▸ **Given records**:
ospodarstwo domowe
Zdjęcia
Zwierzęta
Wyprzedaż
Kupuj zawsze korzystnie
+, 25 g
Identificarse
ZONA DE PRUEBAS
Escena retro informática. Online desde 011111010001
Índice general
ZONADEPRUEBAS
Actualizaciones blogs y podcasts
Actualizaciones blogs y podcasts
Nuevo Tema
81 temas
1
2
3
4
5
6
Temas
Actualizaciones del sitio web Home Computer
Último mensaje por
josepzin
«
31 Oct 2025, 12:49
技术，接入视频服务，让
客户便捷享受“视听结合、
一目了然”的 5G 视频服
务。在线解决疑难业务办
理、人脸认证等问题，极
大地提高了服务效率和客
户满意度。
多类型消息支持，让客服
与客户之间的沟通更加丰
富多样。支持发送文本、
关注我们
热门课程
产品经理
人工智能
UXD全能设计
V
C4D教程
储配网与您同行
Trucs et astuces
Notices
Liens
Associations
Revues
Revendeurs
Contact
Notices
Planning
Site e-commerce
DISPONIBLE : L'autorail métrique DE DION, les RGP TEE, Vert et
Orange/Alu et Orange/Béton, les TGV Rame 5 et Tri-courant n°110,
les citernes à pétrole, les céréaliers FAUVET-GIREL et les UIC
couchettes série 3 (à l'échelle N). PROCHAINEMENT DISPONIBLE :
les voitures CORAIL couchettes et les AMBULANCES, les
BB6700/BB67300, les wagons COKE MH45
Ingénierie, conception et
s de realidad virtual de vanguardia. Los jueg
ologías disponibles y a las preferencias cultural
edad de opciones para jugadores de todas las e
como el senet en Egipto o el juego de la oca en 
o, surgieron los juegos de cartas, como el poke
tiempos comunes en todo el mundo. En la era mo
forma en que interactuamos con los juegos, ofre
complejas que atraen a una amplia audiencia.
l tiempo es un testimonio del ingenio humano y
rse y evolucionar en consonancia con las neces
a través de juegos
...
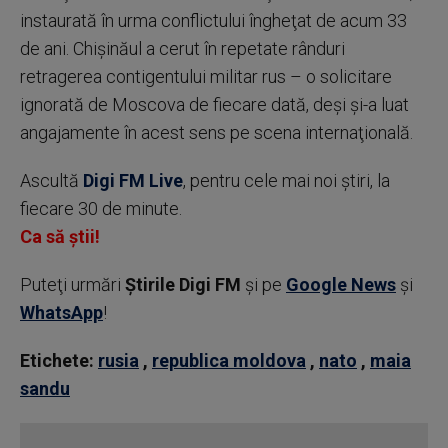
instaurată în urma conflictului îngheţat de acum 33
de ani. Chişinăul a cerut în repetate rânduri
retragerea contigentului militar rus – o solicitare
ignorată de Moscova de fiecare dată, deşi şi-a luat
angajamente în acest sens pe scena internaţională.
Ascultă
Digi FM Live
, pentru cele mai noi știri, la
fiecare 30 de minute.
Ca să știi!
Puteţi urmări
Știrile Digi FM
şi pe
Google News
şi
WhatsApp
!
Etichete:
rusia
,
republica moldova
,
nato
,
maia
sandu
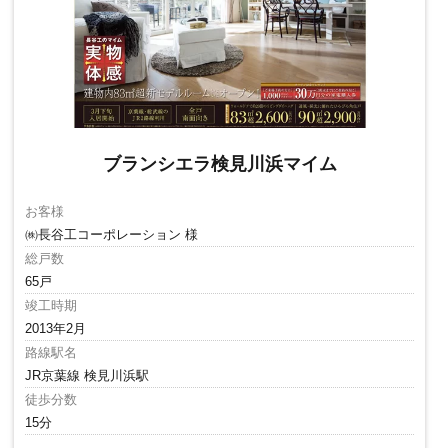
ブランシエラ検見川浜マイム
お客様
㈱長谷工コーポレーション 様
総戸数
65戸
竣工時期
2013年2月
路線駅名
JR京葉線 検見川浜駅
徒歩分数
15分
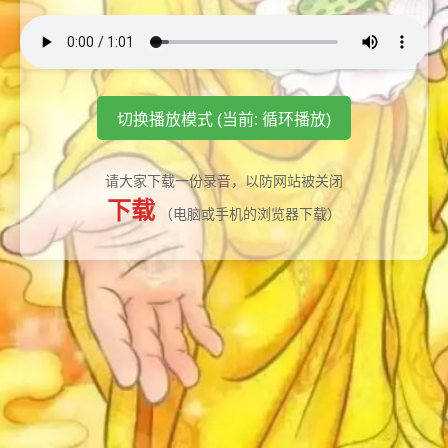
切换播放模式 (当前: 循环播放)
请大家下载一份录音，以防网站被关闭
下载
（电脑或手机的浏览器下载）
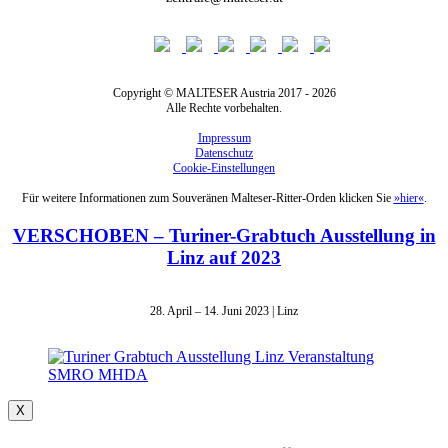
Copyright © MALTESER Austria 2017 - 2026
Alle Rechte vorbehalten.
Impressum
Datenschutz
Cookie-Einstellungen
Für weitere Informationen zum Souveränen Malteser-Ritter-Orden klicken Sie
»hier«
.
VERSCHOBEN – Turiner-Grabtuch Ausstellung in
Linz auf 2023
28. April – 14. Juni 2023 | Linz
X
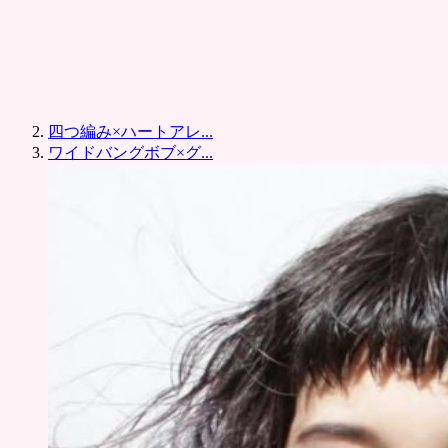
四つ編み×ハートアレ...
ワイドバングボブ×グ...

▸ **Directive**: Print the data from the line containing "ospodarstwo domowe" through the line containing "a través de juegos", both included, reproducing each line as it appears.

▸ **Answer section**:
ospodarstwo domowe
Zdjęcia
Zwierzęta
Wyprzedaż
Kupuj zawsze korzystnie
+, 25 g
Identificarse
ZONA DE PRUEBAS
Escena retro informática. Online desde 011111010001
Índice general
ZONADEPRUEBAS
Actualizaciones blogs y podcasts
Actualizaciones blogs y podcasts
Nuevo Tema
81 temas
1
2
3
4
5
6
Temas
Actualizaciones del sitio web Home Computer
Último mensaje por
josepzin
«
31 Oct 2025, 12:49
技术，接入视频服务，让
客户便捷享受“视听结合、
一目了然”的 5G 视频服
务。在线解决疑难业务办
理、人脸认证等问题，极
大地提高了服务效率和客
户满意度。
多类型消息支持，让客服
与客户之间的沟通更加丰
富多样。支持发送文本、
关注我们
热门课程
产品经理
人工智能
UXD全能设计
V
C4D教程
储配网与您同行
Trucs et astuces
Notices
Liens
Associations
Revues
Revendeurs
Contact
Notices
Planning
Site e-commerce
DISPONIBLE : L'autorail métrique DE DION, les RGP TEE, Vert et
Orange/Alu et Orange/Béton, les TGV Rame 5 et Tri-courant n°110,
les citernes à pétrole, les céréaliers FAUVET-GIREL et les UIC
couchettes série 3 (à l'échelle N). PROCHAINEMENT DISPONIBLE :
les voitures CORAIL couchettes et les AMBULANCES, les
BB6700/BB67300, les wagons COKE MH45
Ingénierie, conception et
s de realidad virtual de vanguardia. Los jueg
ologías disponibles y a las preferencias cultural
edad de opciones para jugadores de todas las e
como el senet en Egipto o el juego de la oca en 
o, surgieron los juegos de cartas, como el poke
tiempos comunes en todo el mundo. En la era mo
forma en que interactuamos con los juegos, ofre
complejas que atraen a una amplia audiencia.
l tiempo es un testimonio del ingenio humano y
rse y evolucionar en consonancia con las neces
a través de juegos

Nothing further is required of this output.